Other companies have long recognised the value of these and similar events. Exhibition architects WengerWittmann from Haar near Munich, for example, plan to turn their customer meeting and brand presentation into a regular industry forum. The Orange Academy 01 in 2003 attracted some 80 clients, partners and agency staff to Munich, where they benefited from a number of interesting addresses as well as peer-to-peer networking.
In March 2004 WengerWittmann then launched the customer magazine "raumbrand". Linked to the magazine is the "raumbrand.Forum" scheduled to take place once a year and replace the Orange Academy. The forum is intended to invite dialogue between exhibition companies, marketing executives in industry, creatives and communication experts. It premiered May 2004 on the Praterinsel in Munich.
The Octanorm-Kompetenz-Forum is another in the suite of events setting out to add value for the customer. After four editions it is likewise an established communication platform for trade fair planners and designers, exhibitors, agencies and students. Satisfied with the way the event is progressing, Octanorm managing director Hans Bruder is determined to stage another competence forum, even though time constraints and other engagements meant he had to give it a miss last year.
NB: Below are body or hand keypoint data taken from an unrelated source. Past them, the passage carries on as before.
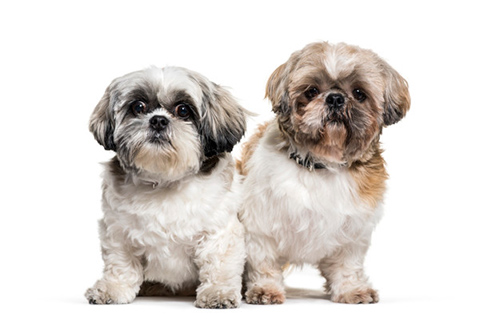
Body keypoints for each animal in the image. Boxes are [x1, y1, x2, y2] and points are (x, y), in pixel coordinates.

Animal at [87, 65, 249, 308]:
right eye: (138, 107)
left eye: (183, 110)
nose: (158, 120)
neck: (165, 180)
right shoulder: (118, 232)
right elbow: (120, 264)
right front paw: (113, 289)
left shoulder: (219, 232)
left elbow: (218, 264)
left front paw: (217, 293)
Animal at [238, 41, 410, 304]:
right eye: (311, 91)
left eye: (359, 93)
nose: (336, 98)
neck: (320, 165)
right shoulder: (260, 226)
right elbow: (264, 263)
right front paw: (264, 289)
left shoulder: (352, 232)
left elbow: (347, 265)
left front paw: (352, 289)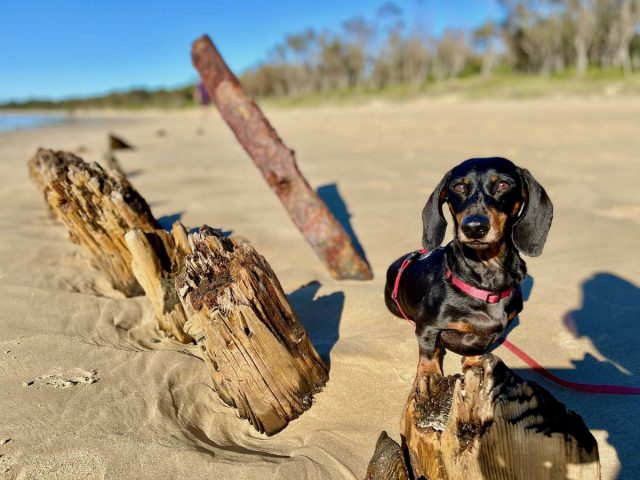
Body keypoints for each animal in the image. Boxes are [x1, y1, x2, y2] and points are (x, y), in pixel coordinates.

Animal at [382, 157, 552, 376]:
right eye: (459, 186)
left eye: (503, 185)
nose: (474, 227)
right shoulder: (427, 325)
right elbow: (428, 352)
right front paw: (428, 376)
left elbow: (477, 349)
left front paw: (474, 364)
Brand-new to the market, so to speak, is Nomadic Display from Heusenstamm, whose first "ExpoSuccess" workshop in Germany has just come to an end. This was also geared to exhibitors, who discovered there "right from the horse’s mouth" how exhibition management systematically leads to success. Strategy, planning, staff motivation, customer contact and exhibition follow-up were the focal themes of the one-day trade fair seminar near Frankfurt/Main, which had a strong practical slant.